» Artigo

—————

Erik Killmonger (Interpretado por: Michael B. Jordan) |
Fenando Pereira é graduando de Filosofia pela PUC-Minas.
Slavoj Žižek num de seus livros, Lacrimae rerum:
ensaios sobre cinema moderno, comenta sobre uma questão que
Levi Strauss abordou, numa mesma tribo, separada em duas castas, a superior que
comandava o poder e outra que tinha obediência à primeira, fez o
seguinte exercício; pegou o chefe da primeira e disse, desenhe para mim como
representa sua tribo com os demais nesse círculo, o mesmo desenhou dentro
do círculo, dois círculos concêntricos, representando assim em seu “ponto de
vista” uma certa harmonia em sua tribo, perante ele e seus súditos, depois
Strauss pediu para que um dos que serviam ao “andar superior” como ele via sua
tribo representada no círculo, para surpresa, teve no meio do círculo uma reta,
que dividia seus chefes e eles os súditos, no meio. Podemos dizer que a tribo
de baixo, é a esquerda e a de cima a tribo detentora do poder; a direita,
em termos para nossa sociedade.
Os filmes hollywoodianos, ou até mesmo, claro, dentro da
sociedade, de certa maneira consegue, ter essa “visão estruturalista”, posso
citar vários exemplos, que isso se expressa (por favor, não cairemos num “local
de fala”, já que mesmo um sujeito da classe trabalhadora por vários fatores
ainda consegue não se ver representado ou até mesmo lute pela mesma) dentre os
filmes de herói que isso é recorrente. No último, pelo menos que assisti;
Pantera Negra (2018) isso é evidente, o vilão é o que podemos chamar de herói
para esquerda, mas enquanto um filme hollywoodiano, tem uma visão da esquerda
pela direita, assim como Žižek no artigo Ditadura do
proletariado em Gotham City.* diz em resumo; o personagem Bane em Batman – O Cavaleiro das Trevas Ressurge (2012) é
um líder de esquerda do jeito que a direita vê; “autoritário”, “justiceiro”,
“que quer uma eugenia social” e por aí vai.

—————

» Tarefas escritas
(1) Segundo o artigo, em qual filme aparece o personagem Bane?
(2) Transcreva o trecho do artigo que começa em "Slavoj Žižek num" e termina em "para nossa sociedade.".
(3) Liste as características, postas entre aspas no artigo, que descrevem um líder de esquerda do jeito que a direita o vê.

» Material fornecido
—————

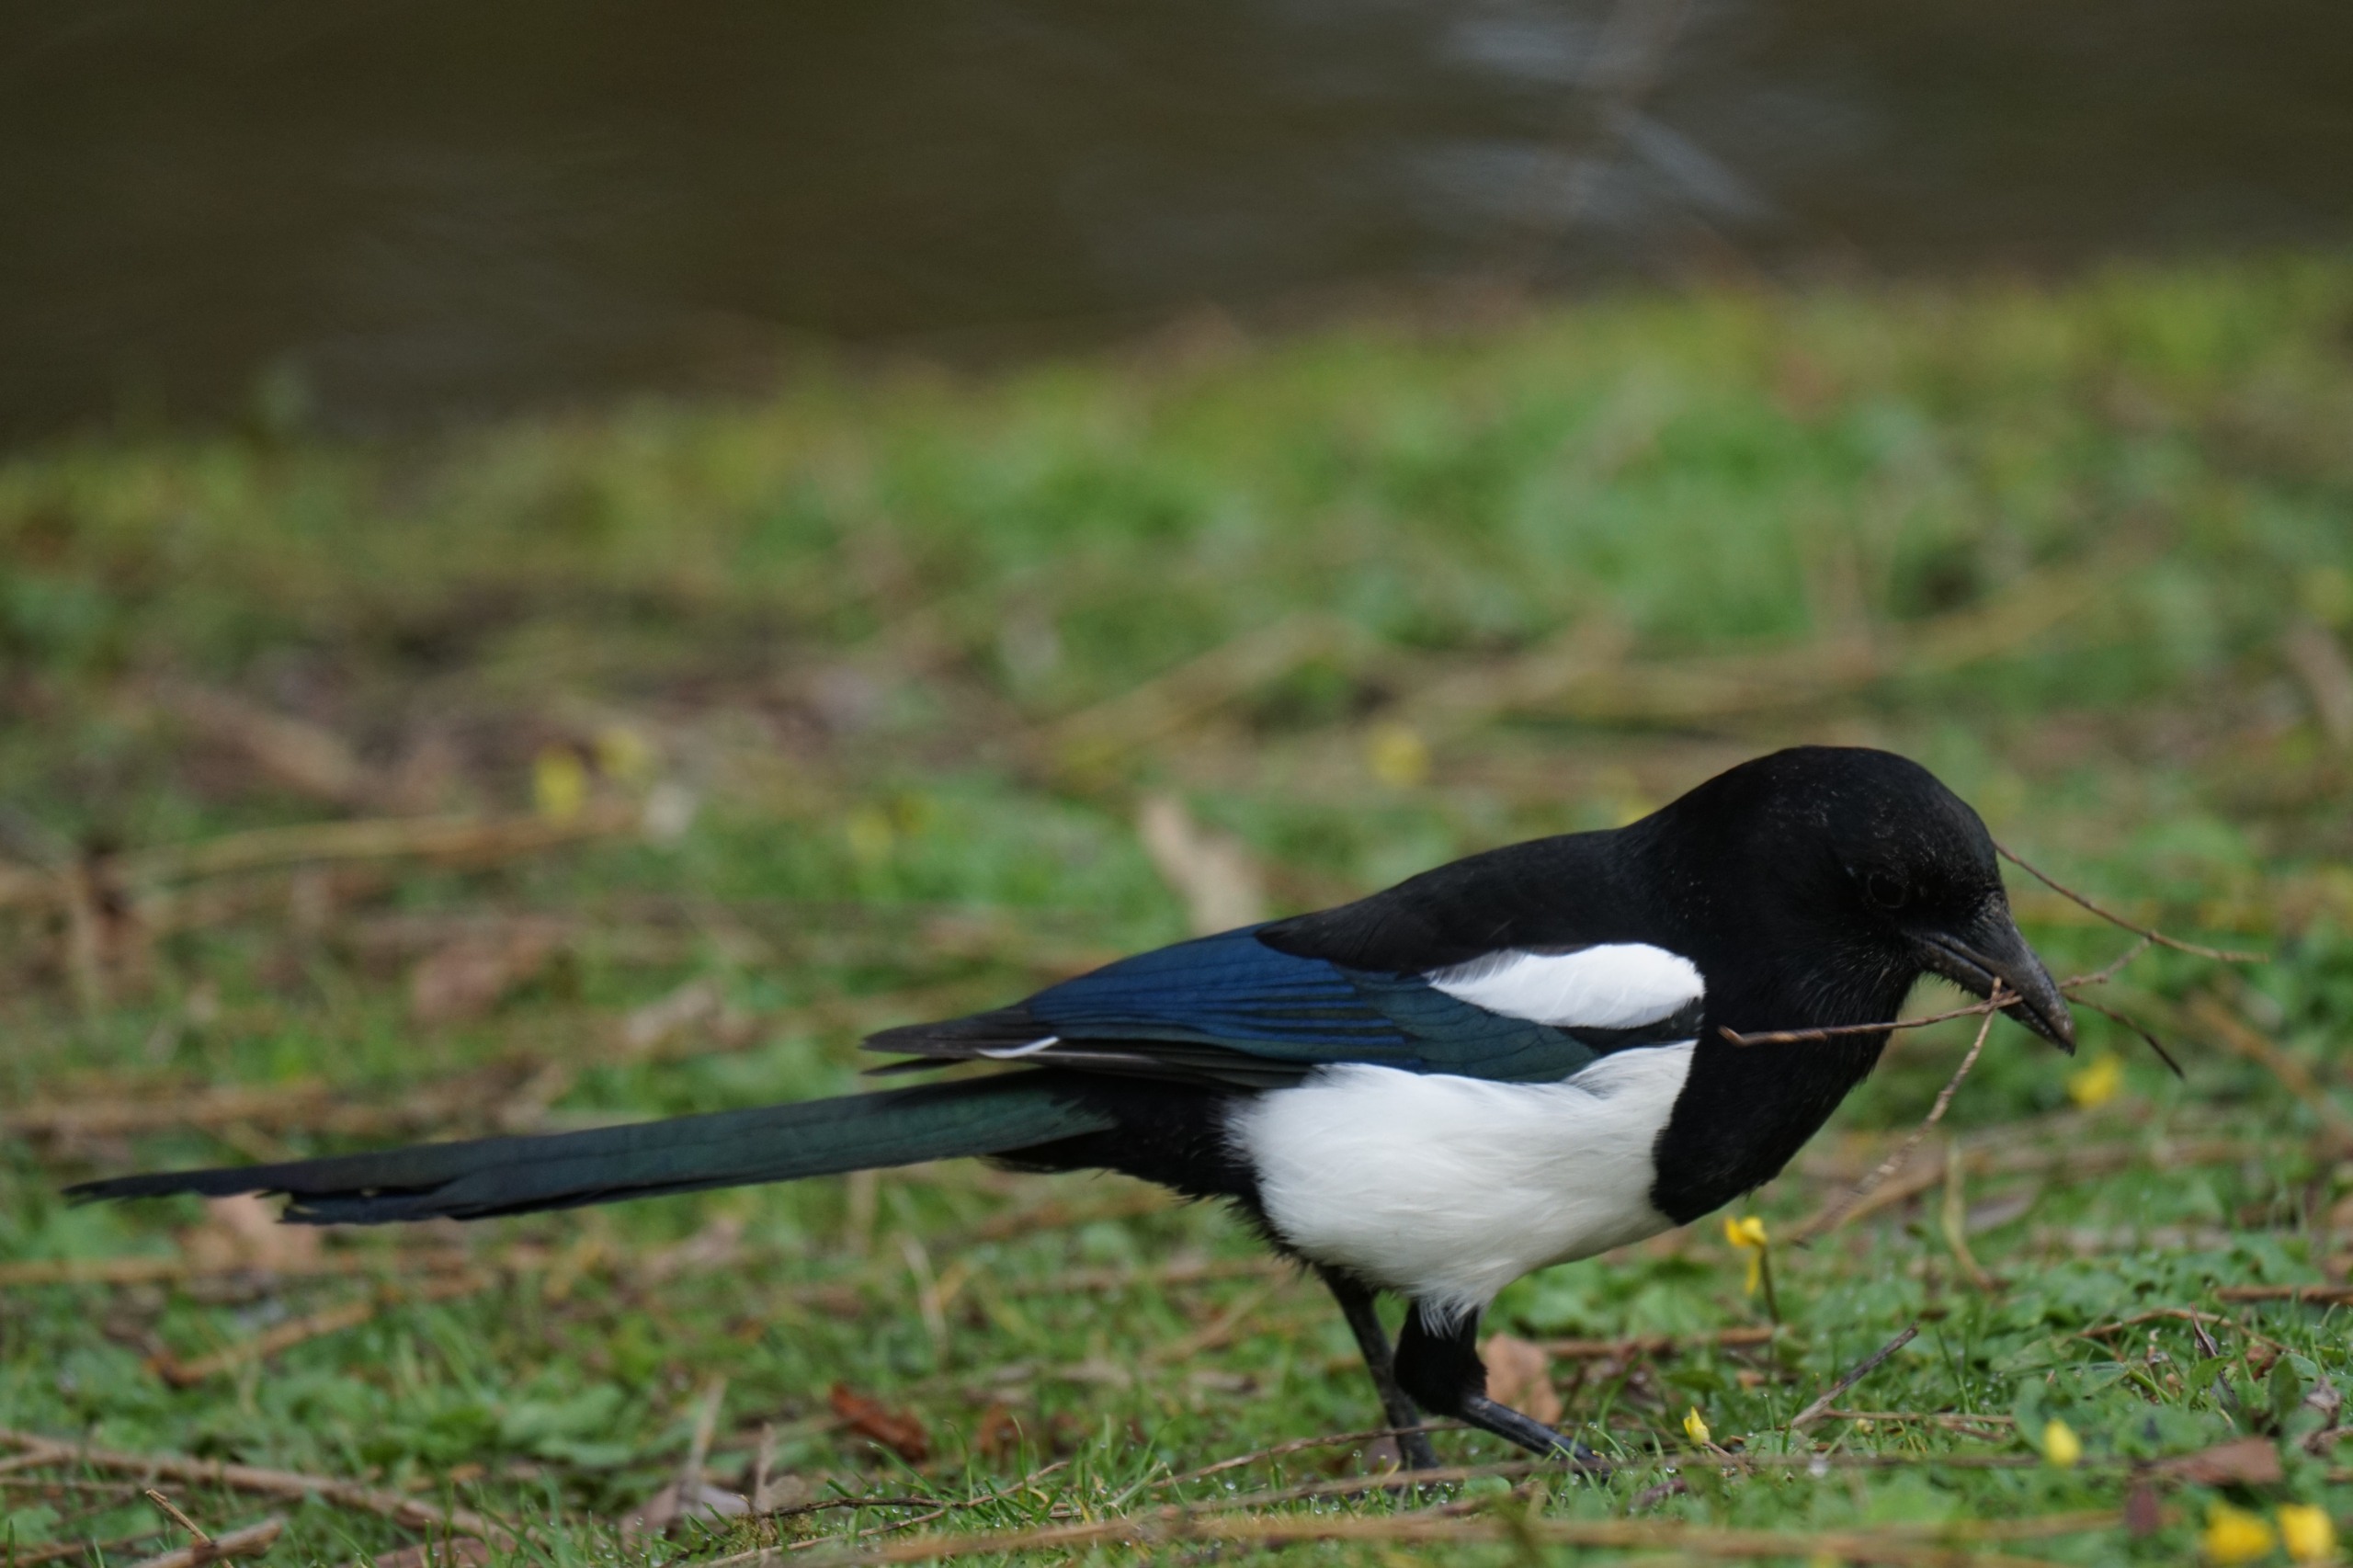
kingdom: Animalia
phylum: Chordata
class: Aves
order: Passeriformes
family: Corvidae
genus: Pica
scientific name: Pica pica
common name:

—————

» Respostas por tarefa
(1) Em Batman – O Cavaleiro das Trevas Ressurge (2012).

(2)
Slavoj Žižek num de seus livros, Lacrimae rerum:
ensaios sobre cinema moderno, comenta sobre uma questão que
Levi Strauss abordou, numa mesma tribo, separada em duas castas, a superior que
comandava o poder e outra que tinha obediência à primeira, fez o
seguinte exercício; pegou o chefe da primeira e disse, desenhe para mim como
representa sua tribo com os demais nesse círculo, o mesmo desenhou dentro
do círculo, dois círculos concêntricos, representando assim em seu “ponto de
vista” uma certa harmonia em sua tribo, perante ele e seus súditos, depois
Strauss pediu para que um dos que serviam ao “andar superior” como ele via sua
tribo representada no círculo, para surpresa, teve no meio do círculo uma reta,
que dividia seus chefes e eles os súditos, no meio. Podemos dizer que a tribo
de baixo, é a esquerda e a de cima a tribo detentora do poder; a direita,
em termos para nossa sociedade.

(3)
- "autoritário"
- "justiceiro"
- "que quer uma eugenia social"